Only guide dogs are allowed to access the monument
The site is not equipped with toilets, but public toilets are located near the Catacombs exit at 21bis avenue René-Coty, 75014 Paris.
Temperature is constant and cool all year long with high humidity in the Catacombes (14°C / 57.2°F).
In addition, in winter as in summer, waiting time outside can be long before accessing the undergrounds.
Remember to cover yourself well and prefer flat shoes to comfortably visit the site (boots are not necessary). Bring weather-appropriate clothing and water to hydrate yourself while waiting.
A bookshop-gift shop is located at the Paris Catacombs visit exit and offers gifts from the Catacombs and from Paris.
Personal photos are authorized in the Catacombs but without flash for bones conservation reasons.
Tripods and other large photos accessories are to be avoided
Free Wi-Fi hotspot is available near the Catacombs entrance (operated by Nomosphère).
Connection is impossible from undergrounds.
Please note: Floor in the undergrounds is sometimes uneven ad slippery, some spaces are narrow and dark, be careful to avoid falls.
The Paris Catacombs are a unique and fragile place that must be preserved and respected by all. Thefts, attempted bones theft, destruction and damage to property or persons will be immediately and systematically prosecuted in accordance with laws and regulations in force.
As for all major tourist sites, there is a risk of pickpockets presence around the site. Watch your personal belongings.
For more information, see the recommendations in the NEED TO KNOW chapter.
The term “catacombs” is not entirely correct. Indeed, the Paris Catacombs are more an ossuary than underground burials as observed under the Roman Empire (real “catacombs”).
Initial bones transfer was carried out between 1787 and 1814. It was mainly done at night to avoid affending residents feelings and the Church.
Catacombs bones mainly come from the Innocents Cemetery and from former Parisian parish cemeteries.
Decorative arrangement was carried out by Inspector Héricart de Thury, who was inspired by ancient and Egyptian styles.
The site opened its doors to the public in 1809, but only for visits by reservation.
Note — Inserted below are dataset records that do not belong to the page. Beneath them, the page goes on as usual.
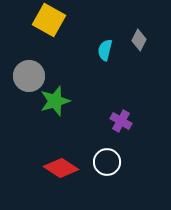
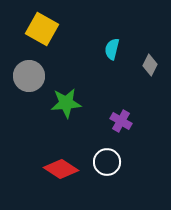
yellow square: moved 7 px left, 9 px down
gray diamond: moved 11 px right, 25 px down
cyan semicircle: moved 7 px right, 1 px up
green star: moved 11 px right, 2 px down; rotated 12 degrees clockwise
red diamond: moved 1 px down
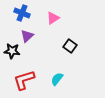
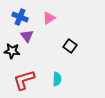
blue cross: moved 2 px left, 4 px down
pink triangle: moved 4 px left
purple triangle: rotated 24 degrees counterclockwise
cyan semicircle: rotated 144 degrees clockwise
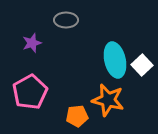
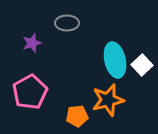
gray ellipse: moved 1 px right, 3 px down
orange star: rotated 28 degrees counterclockwise
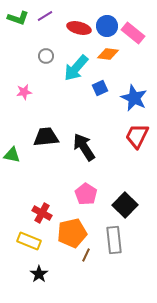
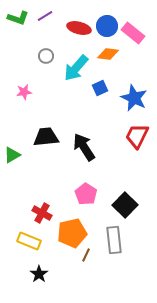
green triangle: rotated 42 degrees counterclockwise
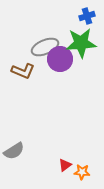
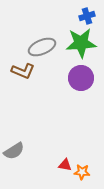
gray ellipse: moved 3 px left
purple circle: moved 21 px right, 19 px down
red triangle: rotated 48 degrees clockwise
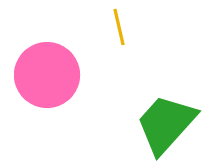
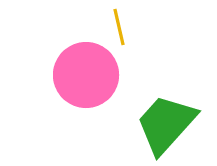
pink circle: moved 39 px right
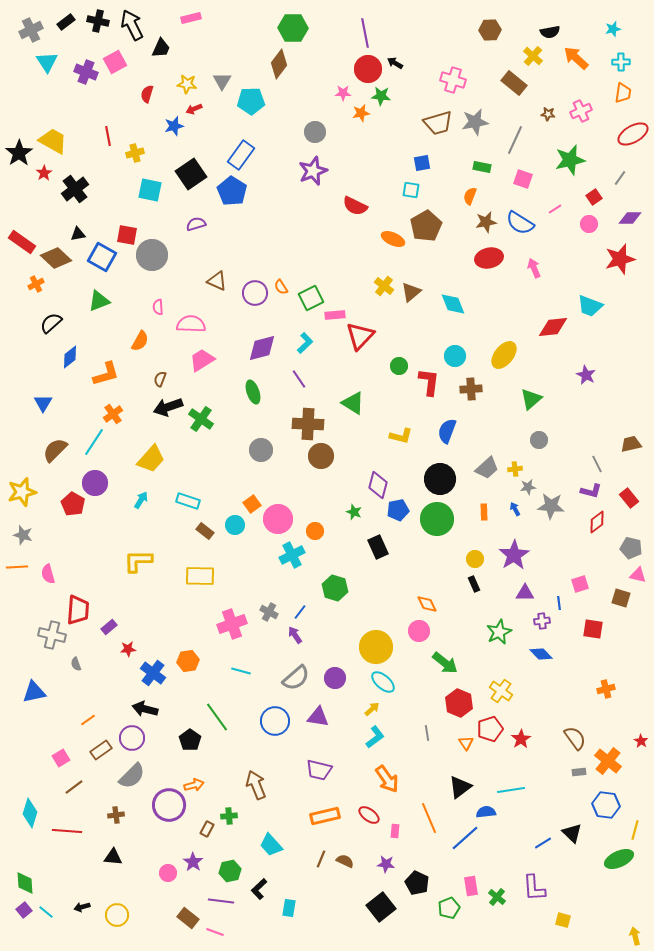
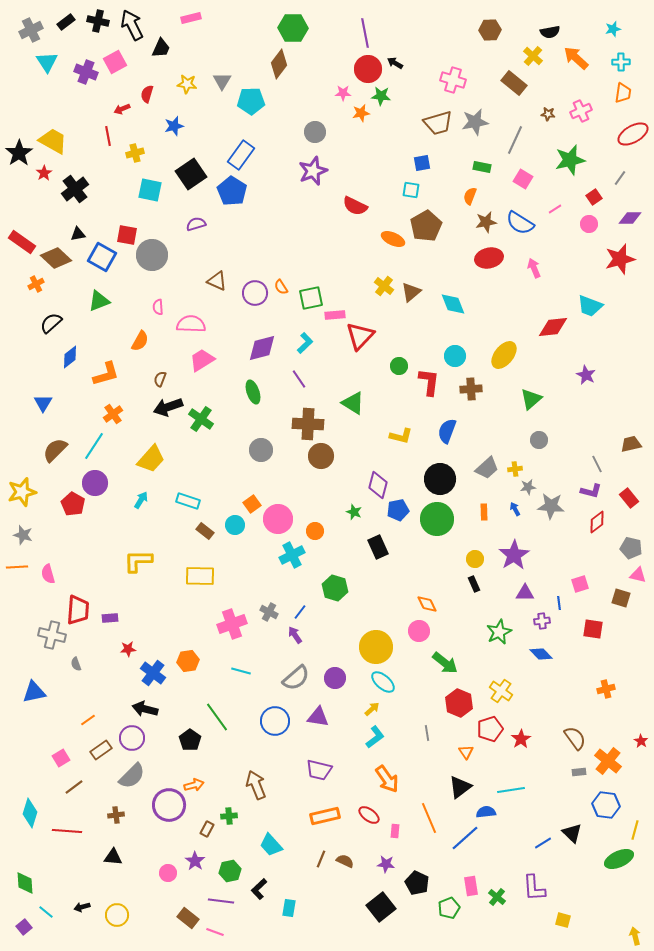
red arrow at (194, 109): moved 72 px left
pink square at (523, 179): rotated 12 degrees clockwise
green square at (311, 298): rotated 15 degrees clockwise
cyan line at (94, 442): moved 4 px down
purple rectangle at (109, 627): moved 1 px right, 9 px up; rotated 35 degrees clockwise
orange triangle at (466, 743): moved 9 px down
purple star at (193, 862): moved 2 px right, 1 px up
purple square at (24, 910): moved 17 px down
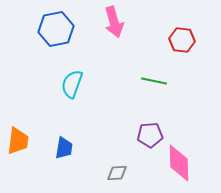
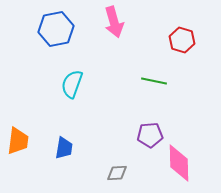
red hexagon: rotated 10 degrees clockwise
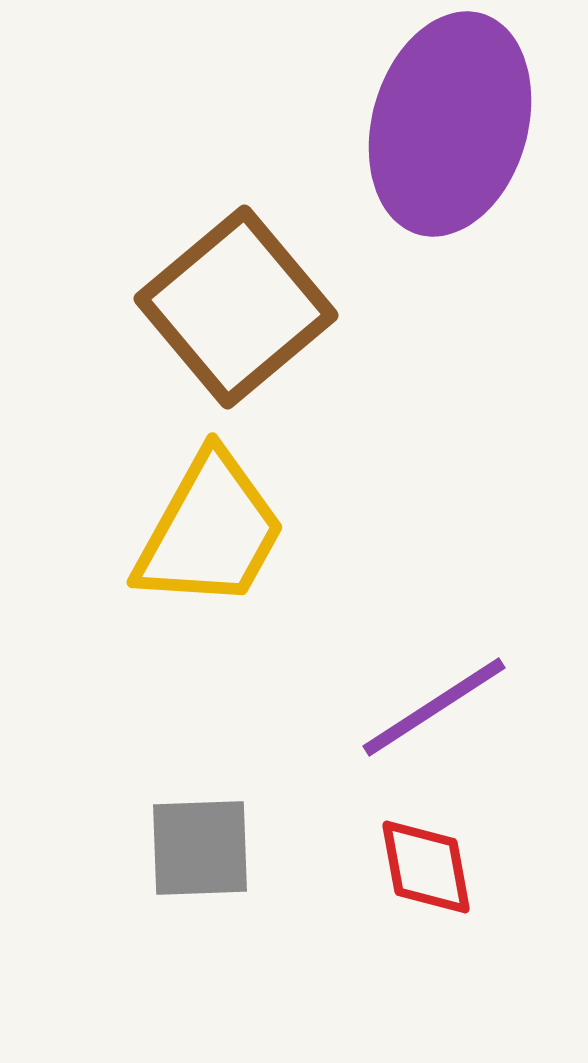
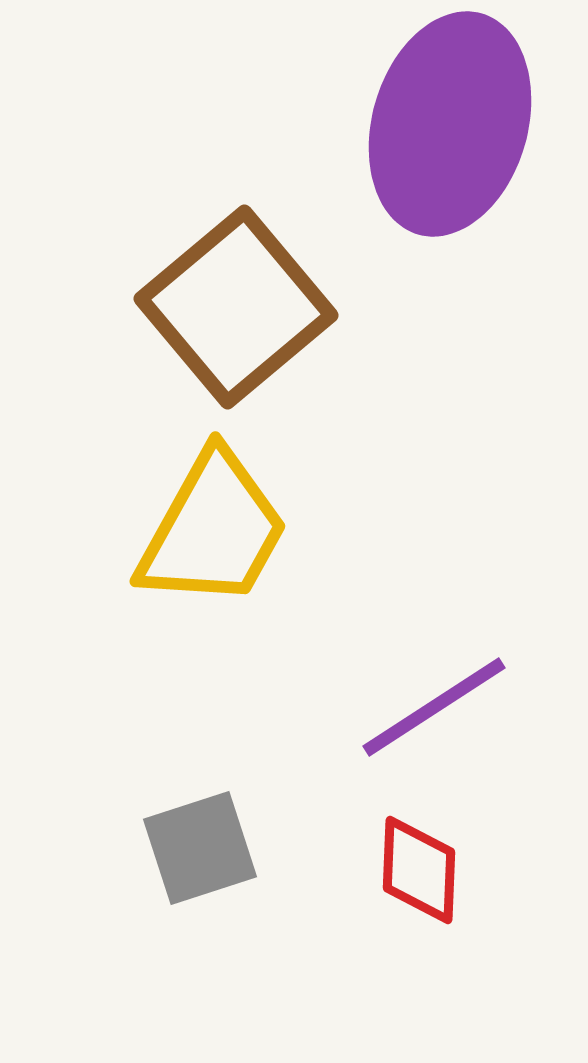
yellow trapezoid: moved 3 px right, 1 px up
gray square: rotated 16 degrees counterclockwise
red diamond: moved 7 px left, 3 px down; rotated 13 degrees clockwise
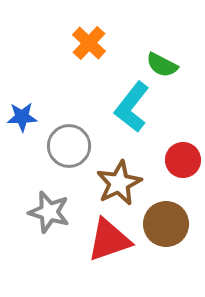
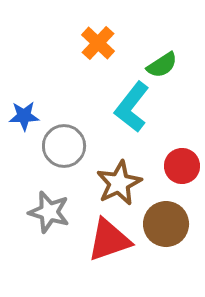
orange cross: moved 9 px right
green semicircle: rotated 60 degrees counterclockwise
blue star: moved 2 px right, 1 px up
gray circle: moved 5 px left
red circle: moved 1 px left, 6 px down
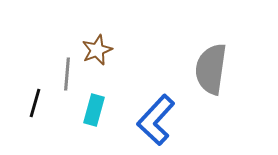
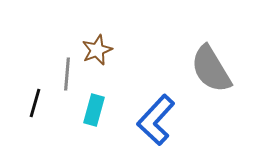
gray semicircle: rotated 39 degrees counterclockwise
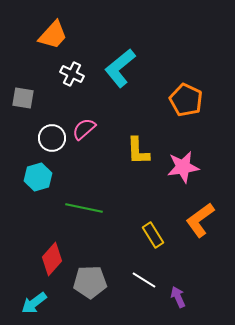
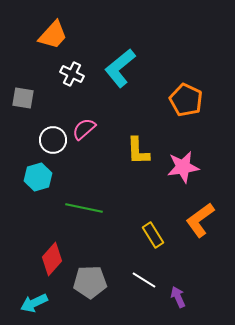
white circle: moved 1 px right, 2 px down
cyan arrow: rotated 12 degrees clockwise
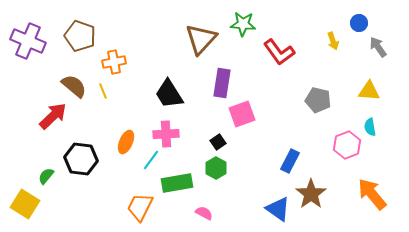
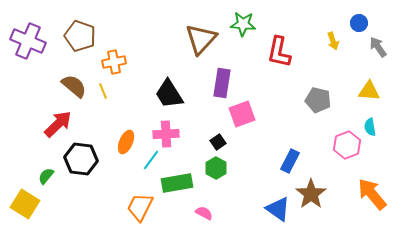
red L-shape: rotated 48 degrees clockwise
red arrow: moved 5 px right, 8 px down
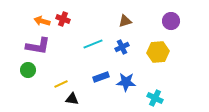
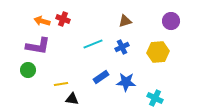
blue rectangle: rotated 14 degrees counterclockwise
yellow line: rotated 16 degrees clockwise
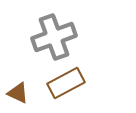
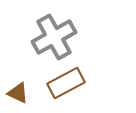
gray cross: rotated 9 degrees counterclockwise
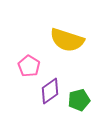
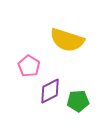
purple diamond: rotated 8 degrees clockwise
green pentagon: moved 1 px left, 1 px down; rotated 10 degrees clockwise
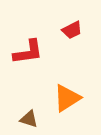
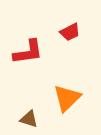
red trapezoid: moved 2 px left, 2 px down
orange triangle: rotated 12 degrees counterclockwise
Several famous figures have visited the Catacombs, such as the Count of Artois (future Charles X, 1787) or Napoléon III and his son (1860).
In the 19th century, farmers, among which Mr. Chambéry, used the Catacombs to grow mushrooms because of their constant, cool and humid atmosphere.
Originally, visits were made with candlelight. It was not until 1983 that electricity was available in the undergrounds.
During the Second World War, the Catacombs were used by the French resistance as for hiding or tarnishing meetings. On the other side, the Nazis used the Catacombs to build bunkers.
Remains placed in the Catacombs could not be identified, but among them are famous French French historical figures, such as Jean de la Fontaine, Charles et Claude Perrault, François Rabelais, Racine, Colbert, Robespierre, Danton and Camille Desmoulins.
The Paris Catacombs undergrounds are located 20 meters below the surface (on average).
The tour includes 243 steps (131 to descend and 112 to climb) and extends over 1.5 km. This route represent approximately 1/800th of the total Catacombs area under Paris (i.e. 11,000 m²).
Bones of more than 6 million people have been moved to the Catacombs.
The Paris Catacombs welcome an average of 550,000 visitors per year.